JPMorgan highlights potential gains for banks from SpaceX IPO

1 hour ago 22

SpaceX just pulled off the largest IPO ever recorded, raising $75 billion at a valuation north of $1.8 trillion. And JPMorgan thinks the market is sleeping on what that means for the banks that made it happen.

The aerospace giant priced shares at $135 each on June 11, offering roughly 555.6 million shares to eager investors. A syndicate of 23 banks shepherded the deal to market, with Goldman Sachs leading the pack and JPMorgan among the five joint bookrunners. The underwriting fees alone could reach up to $1 billion, even with compressed fee structures reportedly hovering around 0.75%.

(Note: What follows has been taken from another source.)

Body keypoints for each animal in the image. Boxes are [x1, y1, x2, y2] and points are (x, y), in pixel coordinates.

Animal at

JPMorgan’s argument is straightforward: investors are overlooking the revenue boost that mega IPOs like this deliver to Wall Street’s biggest players.

The Wall Street money machine behind the deal

A $75 billion raise dwarfs anything the public markets have seen before. For context, Saudi Aramco’s 2019 IPO raised about $25.6 billion, which held the record until now. SpaceX tripled that number in a single offering.

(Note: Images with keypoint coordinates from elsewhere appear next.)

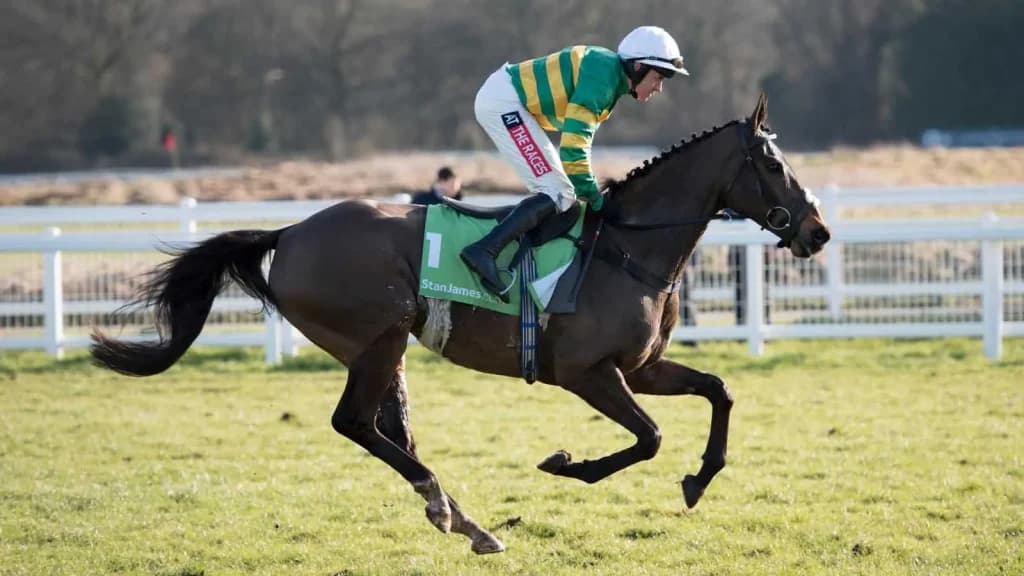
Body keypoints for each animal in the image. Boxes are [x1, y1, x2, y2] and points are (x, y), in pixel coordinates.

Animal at [91, 93, 831, 554]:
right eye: (772, 163)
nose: (818, 231)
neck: (628, 249)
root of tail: (290, 231)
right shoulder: (587, 373)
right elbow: (647, 438)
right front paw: (567, 465)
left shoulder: (641, 367)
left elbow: (718, 390)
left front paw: (701, 477)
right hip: (377, 337)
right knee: (355, 424)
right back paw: (449, 509)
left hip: (385, 348)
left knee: (392, 431)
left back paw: (464, 520)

JPMorgan didn’t just participate as a bookrunner. CEO Jamie Dimon personally hosted a virtual event on June 4, roughly a week before pricing, where Elon Musk addressed about 350 ultra-high-net-worth clients. The bank framed the event around the “democratization of finance.”

What SpaceX’s Bitcoin stash means for crypto markets

SpaceX’s S-1 filing revealed substantial Bitcoin holdings, estimated at $545 million based on earlier valuations. That makes the company one of the larger corporate Bitcoin holders to go public, adding another name to the short list alongside MicroStrategy and Tesla.

Traders were already positioning around the listing through unconventional channels. Pre-IPO perpetual futures on Hyperliquid, the decentralized exchange, saw notable activity as speculators tried to front-run price discovery on SpaceX shares.

What this means for investors

SpaceX alone could move the needle on quarterly earnings for Goldman Sachs, JPMorgan, and the other lead bookrunners. If the fee pool does approach $1 billion, even a 15-20% share for a top-tier bookrunner translates to a meaningful revenue bump.

For crypto investors specifically, there are two things to watch. First, the capital rotation risk is real: when marquee equity offerings capture investor attention, speculative capital can temporarily shift away from digital assets. Second, SpaceX’s $545 million Bitcoin position, now visible in public filings, adds legitimacy to the corporate treasury thesis.

JPMorgan’s willingness to deploy its CEO for client-facing events tied to a single IPO signals that wealth management and capital markets are converging. Banks that can offer their richest clients preferential access to hot IPOs will win the relationship war, and the fees that come with it.